▶ TASK REQUIREMENTS:
a: Rewrite the biographical sketch of Yevgeny Fyodorov from "Yevgeny Konstantinovich Fyodorov" up to and including "Soviet Union (1938).", putting "politician" in place of "statesman".
b: According to the biographical sketch of Yevgeny Fyodorov, which institute did he head in 1938–1939?

** BEGIN EXTRACT PROVIDED **

Yevgeny Konstantinovich Fyodorov (; 10 April (O.S. 28 March), 1910, Bendery – 30 December 1981) was a Soviet geophysicist, statesman, public figure, academician (1960), and Hero of the Soviet Union (1938).

Biography 
Yevgeny Fyodorov graduated from Leningrad State University in 1932. In 1932–1938, he was a research associate on several polar stations, including the first drifting ice station North Pole-1 (1937-1938). In 1938–1939, Yevgeny Fyodorov headed the Arctic and Antarctic Research Institute. In 1938 he joined the All-Union Communist Party (b). 

In 1939-1947 and 1962–1974, he was in charge of the Soviet Weather Service (Гидрометеослужба СССР). In 1947–1955, Yevgeny Fyodorov was employed at the Geophysics Institute of the Soviet Academy of Sciences. He was the one to establish and then head the Applied Geophysics Institute of the Soviet Weather Service.

Yevgeny Fyodorov authored numerous works dedicated to his research on the Arctic geophysical fields, water balance of clouds, artificial influence on meteorological processes, study of highest atmospheric layers with the use of satellites, pollution etc. Yevgeny Fyodorov was awarded the USSR State Prize (1946, 1969), five Orders of Lenin, Order of the October Revolution, six other orders, and several medals.

** END EXTRACT PROVIDED **
** BEGIN SOURCE DATA **

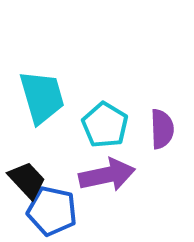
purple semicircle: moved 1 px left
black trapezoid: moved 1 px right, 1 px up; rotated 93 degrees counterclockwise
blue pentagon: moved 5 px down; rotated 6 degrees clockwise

** END SOURCE DATA **

▶ EXERCISE RESULTS:
a:
Yevgeny Konstantinovich Fyodorov (; 10 April (O.S. 28 March), 1910, Bendery – 30 December 1981) was a Soviet geophysicist, politician, public figure, academician (1960), and Hero of the Soviet Union (1938).

b: The Arctic and Antarctic Research Institute.